Task 3: Make a connection to the PMP homology modelling portal
Homology modelling is a key process in most protein engineering projects. We
will collaborate with the Protein Model Portal (PMP) group at the Biozentrum
in Basel that is headed by T Schwede. T Schwede will also be a member of the
NewProt advisory board to optimize this portal-portal collaboration (and to make
NewProt benefit from his extensive experience in protein modelling, portals, and
user interactions). The PMP will be used to obtain homology models for the NewProt
users. Obviously, NewProt users can go directly to the PMP, but by taking the route
through the NewProt portal a) the modeller gets anonymized and b) all administrative
problems such as storage of the model at the NewProt portal will be dealt with
automatically c) the user doesn't need to worry.
The homology modelling procedure will include the possibility to run energy
minimisations and (very short) molecular dynamics simulations with the GROMACS
software. All scripts and files necessary to continue simulations for longer CPU
times on in-house computers will be made available to the users. The GROMACS interface
will be based on the WHAG software that is the result of a long-standing collaboration
between the CMBI and the Biozentrum (joint article in preparation).
Task 4: Make YASARA View available and usable for SSP users (with WP5)
YASARA View scenes will be produced that allow users to map most data on the
structure for visual inspection. YASARA View can be obtained freely from www.yasara.com,
and the SSP will hold a mapping to this download site. YASARA View will be used as
the visualisation engine for nearly all SSP results that are, or map on, 3D structures.
The WHAT IF options that produce output that is suitable for 3D visualisation and that
produces results that cannot be obtained with YASARA View will need to produce output
that YASARA View can read, understand, and convert into visual effects. The operations
needed to achieve this interaction must remain totally hidden for the users.
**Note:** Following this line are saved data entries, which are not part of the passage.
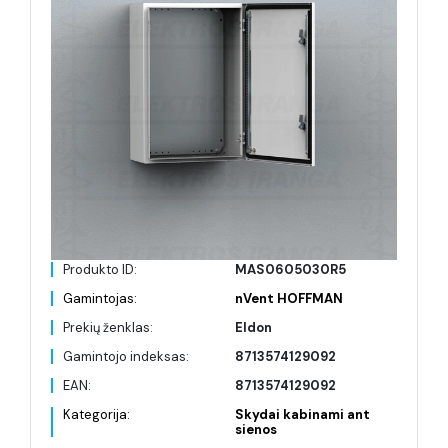
Produkto ID:
MAS0605030R5
Gamintojas:
nVent HOFFMAN
Prekių ženklas:
Eldon
Gamintojo indeksas:
8713574129092
EAN:
8713574129092
Kategorija:
Skydai kabinami ant
sienos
Task 5: Integrate MRS in the SSP (with WP2)
The MRS data collection and database search engine will be used for all keyword
driven database searches. This database query system is simple to use, easy to
integrate in other software, very fast and flexible. The CMBI MRS search engine is
providing thousands of queries per day in almost 30 databases. This can easily be
handled by a simple PC. MRS was designed with applications such as integration in
systems like a SSP in mind and all required interoperability facilities are already
in-place in the MRS software. MRS does include its own internal (re-engineered)
version of the well-known BLAST database query software. A facility will be added
to MRS' BLAST to flexibly limit the search to proteins from, for example, thermophilic
Validation and documentation
All tasks will be followed by validation (both software wise in WP1 to validate the
technical aspects and by mutation experiments in WP6 to validate the scientific aspects
of the products), and extensive documentation (explanation, help facility, course material).
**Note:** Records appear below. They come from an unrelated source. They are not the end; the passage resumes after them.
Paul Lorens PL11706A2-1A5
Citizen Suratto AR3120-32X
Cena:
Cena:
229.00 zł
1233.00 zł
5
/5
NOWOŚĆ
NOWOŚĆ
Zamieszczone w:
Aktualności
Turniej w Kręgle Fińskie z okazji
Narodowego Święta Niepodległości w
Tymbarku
Additional software activities
The SSP will also hold a series of other software packages. These are packages that
occasionally might be of use to protein engineers, but will not be needed routinely.
These will not be fully integrated in the SSP (unless there will be popular demand for
such integration), but will be made interactively executable, and downloadable. The
CMBI will be responsible for these installations. Examples are:
The WHAT_CHECK (very extensive) structure validation suite;
The BioMeta database and search engine that, in due time, will provide the most
likely metabolite docked 'by homology' in PDB files that hold the structure of a
substrate or product analog. BioMeta also provides sub-structure search facilities
for the ligands found in the PDB; sub-structures can be sketched using the JME software.